§ **Exercise text**
Sunday, September 25, 2011

My boring blog post.

I am currently planted on my friend L's futon in her UES apartment watching football and recovering from not just yesterday's festivities, but my entire crazy week. I'll recap:

1. Last weekend, I had an amazing time running the Reach the Beach relay with my awesome online running friends. We distance runners are usually so focused on our individual races that it's a real treat to be a part of a team. Even though there is so much camaraderie to be had at normal races, with the pre- and post-run get-togethers, there's such a different feeling to being part of a team. You don't want to be the member who doesn't match the effort and speed of your teammates - dropping sub-MP paces the entire 32 miles was possible only because all of my awesome teammates were doing the same.

2. We had zero idea of "how" to run this relay - no one had ever done an ultra version before, and we all basically assumed we'd be around MP due to the number of miles we all had to run - between 28 to 40. The two guys on the team happened to lead us off with some killer legs, and the ladies couldn't let them down. As each of us continued to run faster than what we thought, I think all of us were kind of waiting for the wall to come past which our sleep-deprived bodies would slow us down. And of course we did slow a bit, but not nearly as much as I was expecting. Not even close. I'm so impressed and proud of us!

3. Our final time was 23:32:33, a pace of 7:21 min/mile - 38th overall and 1st mixed ultra team! The win was truly icing on the cake - we didn't even think about it as we were running so it was a fun perk to add to our excitement after the race.

4. After the race, I stayed with my friend V and her family in lower Manhattan. It was great to hang out with her, as always, and get to know her 2-year-old son. Yes, it's possible to get to know a 2-year-old, although we're not quite up to having hear-to-hearts yet :)

5. As I was on the bus on the way to Boston for the relay, I made a phone call to one of the companies I had had a phone interview with for a west coast-based position. The company is based in Boston, so I had emailed saying I would be out East if it would be possible to arrange a face-to-face interview. I had been unsure about making the call, because I'm trying to walk the line of being assertive but not desperate, but I finally decided it couldn't hurt. I'm definitely glad I did - even though it meant having to bus back to Boston for a quick 24-hour trip. Special thanks to Sully and his roomie for letting me crash on their couch so as to avoid 2 bus trips in one calendar day.

6. Obviously I can't say much about the interview, but I think it went well. It was almost anti-climactic due to all the traveling around I had to do for it because it was pretty relaxed. They're trying to fill the position fast so hopefully I'll hear something this week!

7. Yesterday, two of my grad-school friends got married. I had such a great time celebrating this awesome couple - a couple I have known since the beginning of their relationship. The wedding was at 10:30 am, which no one had experienced before. It was a bit strange to be drinking and dancing in broad daylight, but we quickly got over it ;-) It was a great time, and a bit of a grad school reunion. In the interest of full disclosure, I invoked the "special occasion" clause of my no-sugar diet and had some wedding cake. And I don't feel guilty at all, not even a little bit.

§ **Excerpted records**
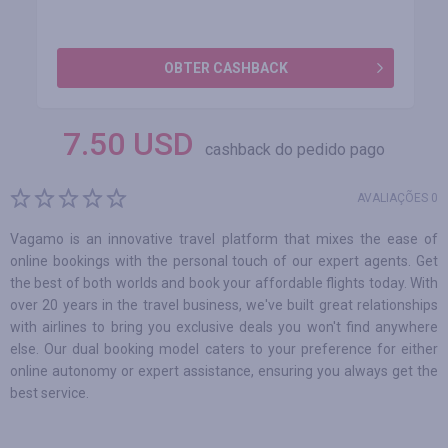
OBTER CASHBACK
7.50
USD
cashback do pedido pago
AVALIAÇÕES 0
Vagamo is an innovative travel platform that mixes the ease of
online bookings with the personal touch of our expert agents. Get
the best of both worlds and book your affordable flights today. With
over 20 years in the travel business, we've built great relationships
with airlines to bring you exclusive deals you won't find anywhere
else. Our dual booking model caters to your preference for either
online autonomy or expert assistance, ensuring you always get the
best service.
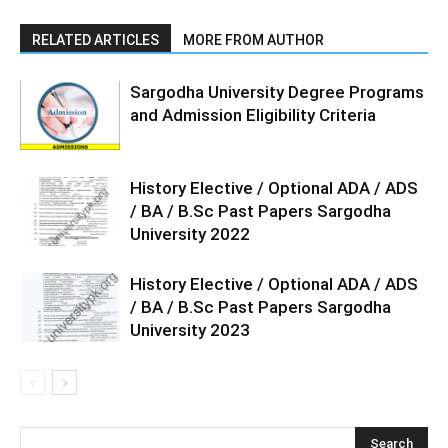
RELATED ARTICLES
MORE FROM AUTHOR
Sargodha University Degree Programs
and Admission Eligibility Criteria
History Elective / Optional ADA / ADS
/ BA / B.Sc Past Papers Sargodha
University 2022
History Elective / Optional ADA / ADS
/ BA / B.Sc Past Papers Sargodha
University 2023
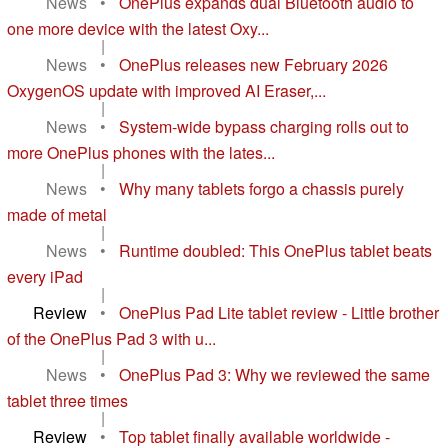
News
•
OnePlus expands dual Bluetooth audio to
one more device with the latest Oxy...
|
News
•
OnePlus releases new February 2026
OxygenOS update with improved AI Eraser,...
|
News
•
System-wide bypass charging rolls out to
more OnePlus phones with the lates...
|
News
•
Why many tablets forgo a chassis purely
made of metal
|
News
•
Runtime doubled: This OnePlus tablet beats
every iPad
|
Review
•
OnePlus Pad Lite tablet review - Little brother
of the OnePlus Pad 3 with u...
|
News
•
OnePlus Pad 3: Why we reviewed the same
tablet three times
|
Review
•
Top tablet finally available worldwide -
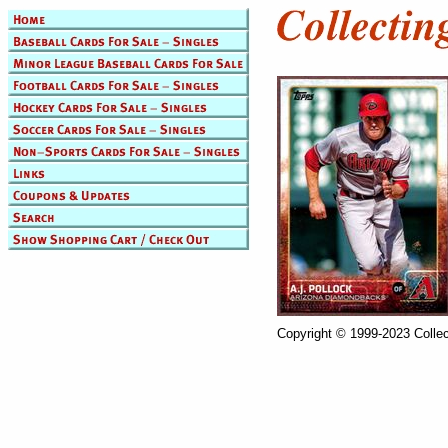
Copyright © 1999-2023 Collec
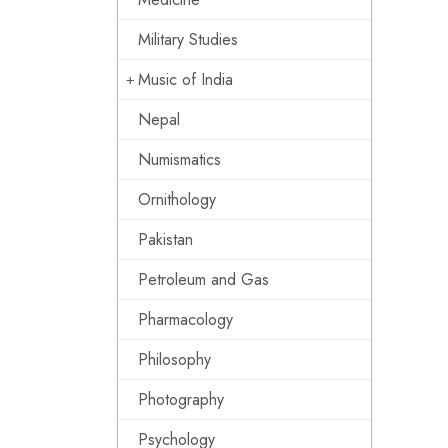
Military Studies
Music of India
Nepal
Numismatics
Ornithology
Pakistan
Petroleum and Gas
Pharmacology
Philosophy
Photography
Psychology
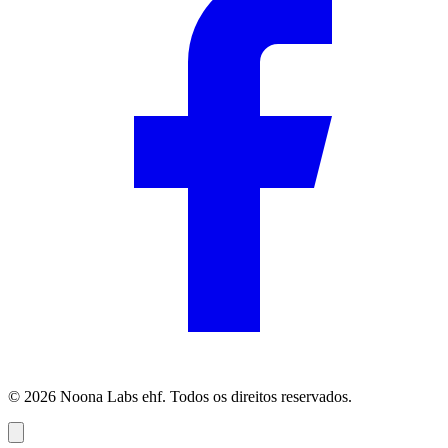
© 2026 Noona Labs ehf. Todos os direitos reservados.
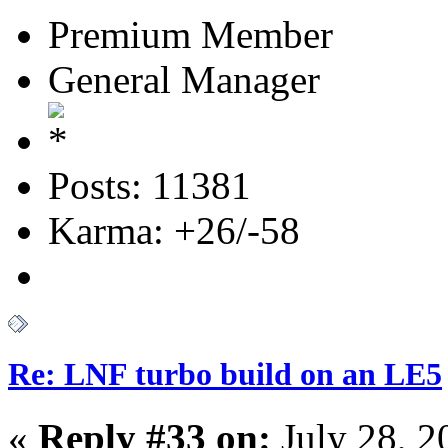
Premium Member
General Manager
Posts: 11381
Karma: +26/-58
Re: LNF turbo build on an LE5
«
Reply #33 on:
July 28, 2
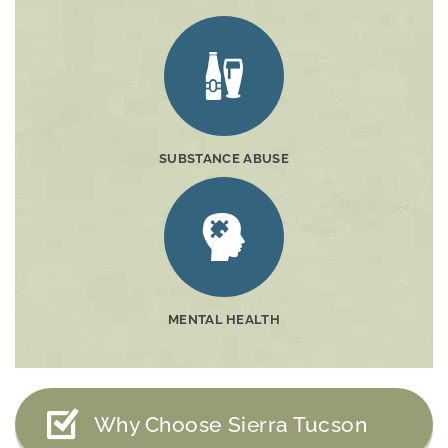
SUBSTANCE ABUSE
MENTAL HEALTH
Why Choose Sierra Tucson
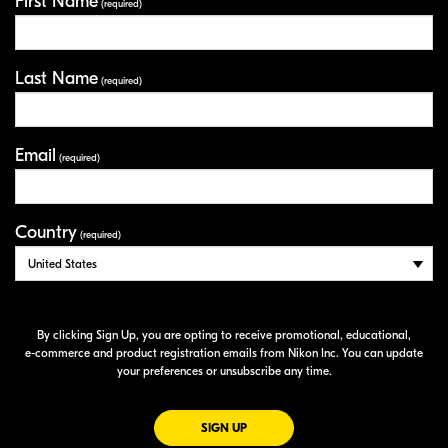
First Name
Your Information
(required)
Last Name
(required)
Email
(required)
Country
(required)
By clicking Sign Up, you are opting to receive promotional, educational,
e-commerce
and product registration emails from Nikon Inc. You can update
your preferences or unsubscribe any time.
FOR EMAILS FROM NIKON
SIGN UP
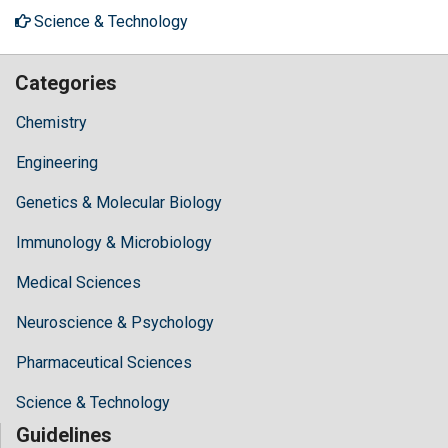
Science & Technology
Categories
Chemistry
Engineering
Genetics & Molecular Biology
Immunology & Microbiology
Medical Sciences
Neuroscience & Psychology
Pharmaceutical Sciences
Science & Technology
Guidelines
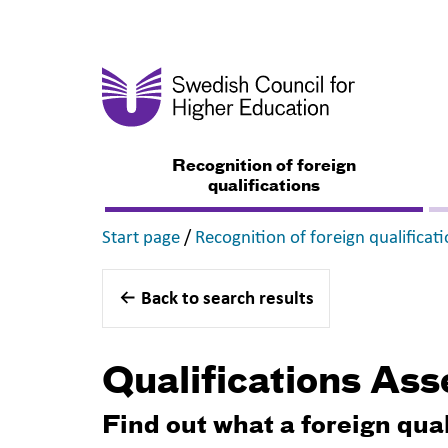
Recognition of foreign
qualifications
,
Start page
/
Recognition of foreign qualificat
Back to search results
Qualifications As
Find out what a foreign qua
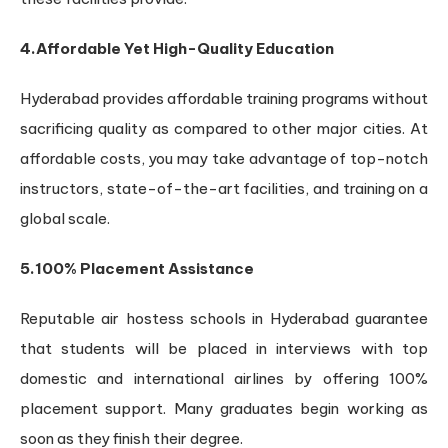
4.Affordable Yet High-Quality Education
Hyderabad provides affordable training programs without
sacrificing quality as compared to other major cities. At
affordable costs, you may take advantage of top-notch
instructors, state-of-the-art facilities, and training on a
global scale.
5.100% Placement Assistance
Reputable air hostess schools in Hyderabad guarantee
that students will be placed in interviews with top
domestic and international airlines by offering 100%
placement support. Many graduates begin working as
soon as they finish their degree.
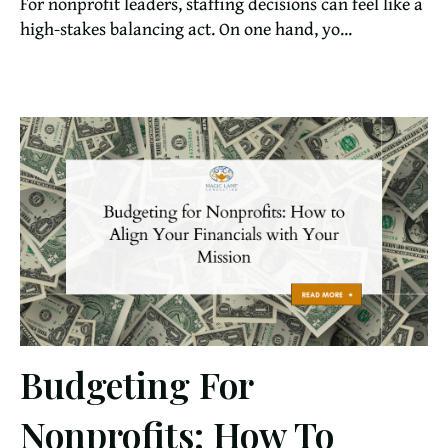
For nonprofit leaders, staffing decisions can feel like a
high-stakes balancing act. On one hand, yo...
Budgeting For
Nonprofits: How To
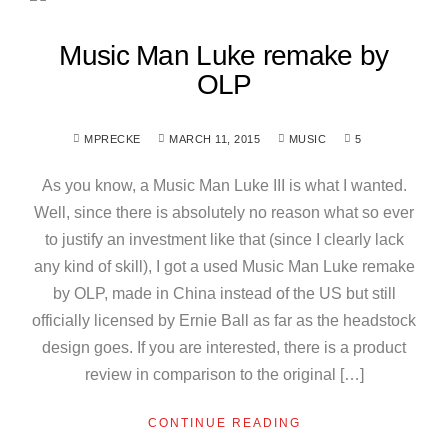
Music Man Luke remake by
OLP
MPRECKE
MARCH 11, 2015
MUSIC
5
As you know, a Music Man Luke III is what I wanted.
Well, since there is absolutely no reason what so ever
to justify an investment like that (since I clearly lack
any kind of skill), I got a used Music Man Luke remake
by OLP, made in China instead of the US but still
officially licensed by Ernie Ball as far as the headstock
design goes. If you are interested, there is a product
review in comparison to the original […]
CONTINUE READING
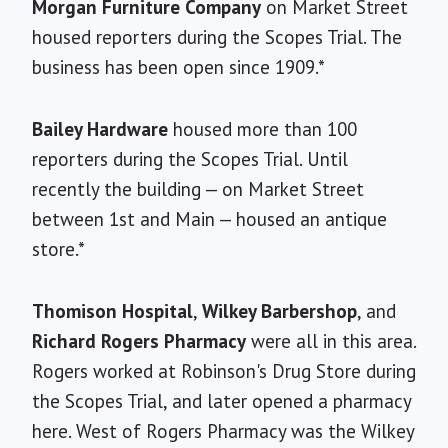
Morgan Furniture Company
on Market Street
housed reporters during the Scopes Trial. The
business has been open since 1909.*
Bailey Hardware
housed more than 100
reporters during the Scopes Trial. Until
recently the building — on Market Street
between 1st and Main — housed an antique
store.*
Thomison Hospital
,
Wilkey Barbershop
, and
Richard Rogers Pharmacy
were all in this area.
Rogers worked at Robinson's Drug Store during
the Scopes Trial, and later opened a pharmacy
here. West of Rogers Pharmacy was the Wilkey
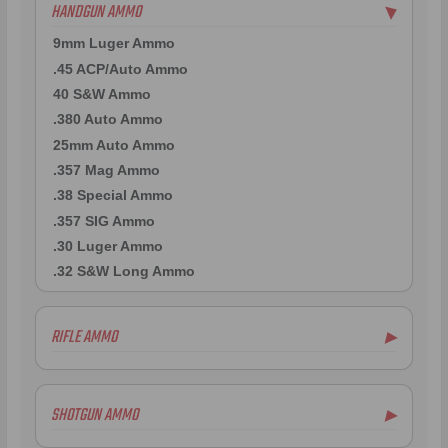
HANDGUN AMMO
▶
9mm Luger Ammo
.45 ACP/Auto Ammo
40 S&W Ammo
.380 Auto Ammo
25mm Auto Ammo
.357 Mag Ammo
.38 Special Ammo
.357 SIG Ammo
.30 Luger Ammo
.32 S&W Long Ammo
RIFLE AMMO
▶
.223 Remington Ammo
5.56x45mm NATO Ammo
SHOTGUN AMMO
▶
.308 Winchester Ammo
.243 Win Ammo
12 Gauge Ammo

§ **Problem**
Answer these questions using the blog post:
(a) What final time did the team record in the relay?
(b) At what time of day was the wedding held?
(c) How old is V's son?

§ **Answer section**
(a) 23:32:33
(b) 10:30 am
(c) 2 years old